Daviesia flava is a species of flowering plant in the family Fabaceae and is endemic to Queensland. It is a glabrous shrub with linear or narrowly egg-shaped phyllodes, and uniformly yellow flowers.

==Description==
Daviesia flava is a glabrous, compact to spreading shrub that typically grows to a height of up to 2 m. Its leaves are reduced to linear to narrowly egg-shaped phyllodes 30–130 mm long, 2–17 mm wide with prominent veins on both sides. The flowers are arranged in one to several racemes of three to ten in leaf axils, the racemes on a peduncle 8–24 mm long, the rachis 0.5–13 mm long, each flower on a pedicel 4.5–11 mm long with bracts about 1.5 mm long at the base.
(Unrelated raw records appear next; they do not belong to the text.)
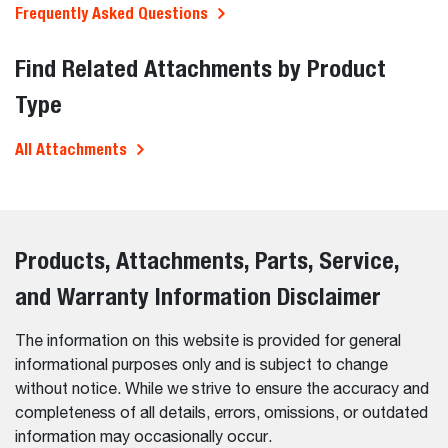
Frequently Asked Questions
Find Related Attachments by Product
Type
All Attachments
Products, Attachments, Parts, Service,
and Warranty Information Disclaimer
The information on this website is provided for general
informational purposes only and is subject to change
without notice. While we strive to ensure the accuracy and
completeness of all details, errors, omissions, or outdated
information may occasionally occur.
The sepals are 3.0–3.5 mm long and joined at the base, the two upper lobes joined for part of their length and the lower three triangular. The petals are uniformly yellow, the standard petal elliptic, 5.0–6.0 mm long, 5–8 mm wide, the wings 6–7 mm long and the keel 5.0–5.5 mm long. Flowering occurs from March to November and the fruit is a flattened, triangular pod 8–10 mm long.

==Taxonomy and naming==
Daviesia flava was first formally described in 1977 by Leslie Pedley in the journal Austrobaileya from specimens collected near the Kuranda-Mareeba road in 1962. The specific epithet (flava) means "yellow".

==Distribution and habitat==
This species of pea grows in open forest and woodland on hillside and rocky slopes between Laura and Townsville in far north Queensland.

==Conservation status==
Daviesia flava is listed as of "least concern" under the Queensland Government Nature Conservation Act 1992.